I am receiving a value error when attempting to fit my model to the training set and am unsure how to reshape either my labels or logits to resolve this issue.
The code for the model is below, and for reference:
train_images.image_shape = (256, 256, 3), total of 1611 images
train_images.labels.shape = (1611,)
val_images.image_shape = (256, 256, 3), total of 537 images
val_images.labels.shape = (537,)
I used flow_from_directory to create the DirectoryIterator objects for the training/validation sets and set the class_mode to 'binary'.
model = tf.keras.Sequential([
tf.keras.layers.Conv2D(16, (3,3), activation = 'relu', input_shape = (256, 256, 3)),
tf.keras.layers.MaxPooling2D(2,2),
tf.keras.layers.Conv2D(32, (3,3), activation = 'relu'),
tf.keras.layers.MaxPooling2D(2,2),
tf.keras.layers.Conv2D(64, (3,3), activation = 'relu'),
tf.keras.layers.Flatten(),
tf.keras.layers.Dense(512, activation = 'relu'),
tf.keras.layers.Dense(1, activation = 'sigmoid')
])
model.compile(optimizer = RMSprop(), loss = 'binary_crossentropy', metrics = ['accuracy'])

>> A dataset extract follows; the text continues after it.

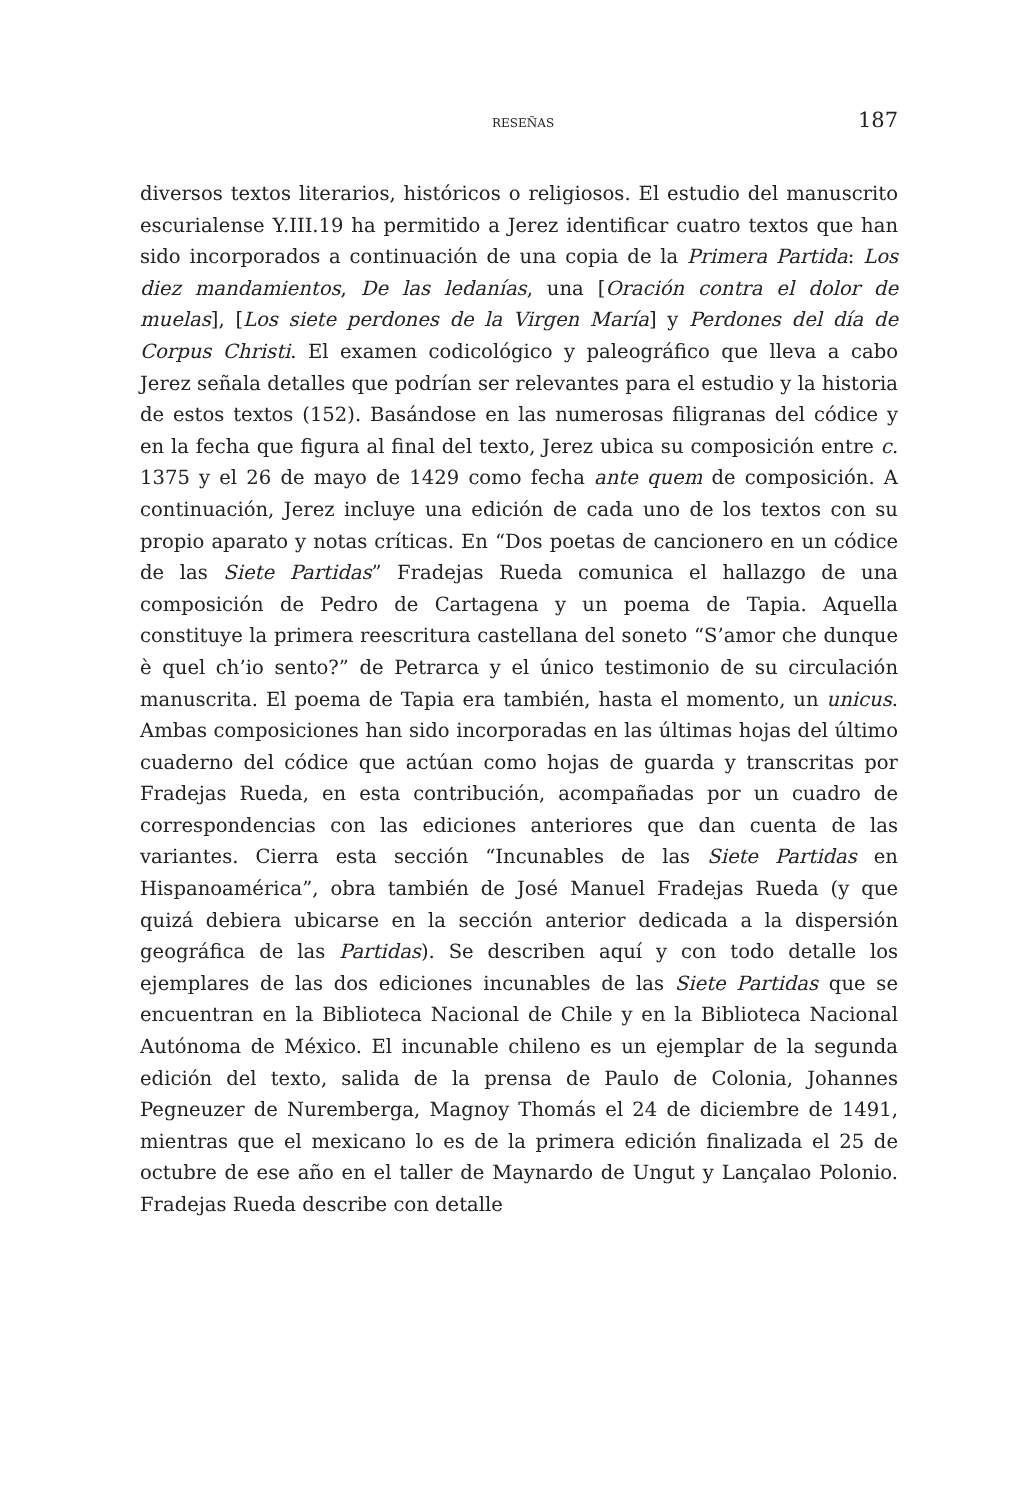RESEÑAS 187
diversos textos literarios, históricos o religiosos. El estudio del manuscrito escurialense Y.III.19 ha permitido a Jerez identificar cuatro textos que han sido incorporados a continuación de una copia de la Primera Partida: Los diez mandamientos, De las ledanías, una [Oración contra el dolor de muelas], [Los siete perdones de la Virgen María] y Perdones del día de Corpus Christi. El examen codicológico y paleográfico que lleva a cabo Jerez señala detalles que podrían ser relevantes para el estudio y la historia de estos textos (152). Basándose en las numerosas filigranas del códice y en la fecha que figura al final del texto, Jerez ubica su composición entre c. 1375 y el 26 de mayo de 1429 como fecha ante quem de composición. A continuación, Jerez incluye una edición de cada uno de los textos con su propio aparato y notas críticas. En “Dos poetas de cancionero en un códice de las Siete Partidas” Fradejas Rueda comunica el hallazgo de una composición de Pedro de Cartagena y un poema de Tapia. Aquella constituye la primera reescritura castellana del soneto “S’amor che dunque è quel ch’io sento?” de Petrarca y el único testimonio de su circulación manuscrita. El poema de Tapia era también, hasta el momento, un unicus. Ambas composiciones han sido incorporadas en las últimas hojas del último cuaderno del códice que actúan como hojas de guarda y transcritas por Fradejas Rueda, en esta contribución, acompañadas por un cuadro de correspondencias con las ediciones anteriores que dan cuenta de las variantes. Cierra esta sección “Incunables de las Siete Partidas en Hispanoamérica”, obra también de José Manuel Fradejas Rueda (y que quizá debiera ubicarse en la sección anterior dedicada a la dispersión geográfica de las Partidas). Se describen aquí y con todo detalle los ejemplares de las dos ediciones incunables de las Siete Partidas que se encuentran en la Biblioteca Nacional de Chile y en la Biblioteca Nacional Autónoma de México. El incunable chileno es un ejemplar de la segunda edición del texto, salida de la prensa de Paulo de Colonia, Johannes Pegneuzer de Nuremberga, Magnoy Thomás el 24 de diciembre de 1491, mientras que el mexicano lo es de la primera edición finalizada el 25 de octubre de ese año en el taller de Maynardo de Ungut y Lançalao Polonio. Fradejas Rueda describe con detalle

demo = model.fit(train_images, epochs = 5, validation_data = val_images)
Any advice would be much appreciated, thank you!
EDIT - adding generator code
Generator Code:
train_datagen = tf.keras.preprocessing.image.ImageDataGenerator(
rescale = 1/255,
validation_split = 0.25
)
train_images = train_datagen.flow_from_directory(
directory = dir_path,
class_mode = 'binary',
target_size=(256, 256),
shuffle = True,
batch_size = 128,
subset = 'training'
)
val_images = train_datagen.flow_from_directory(
directory = dir_path,
class_mode = 'binary',
target_size=(256, 256),
shuffle = True,
batch_size = 16,
subset = 'validation'
)
Found 1611 images belonging to 2 classes.
Found 537 images belonging to 2 classes.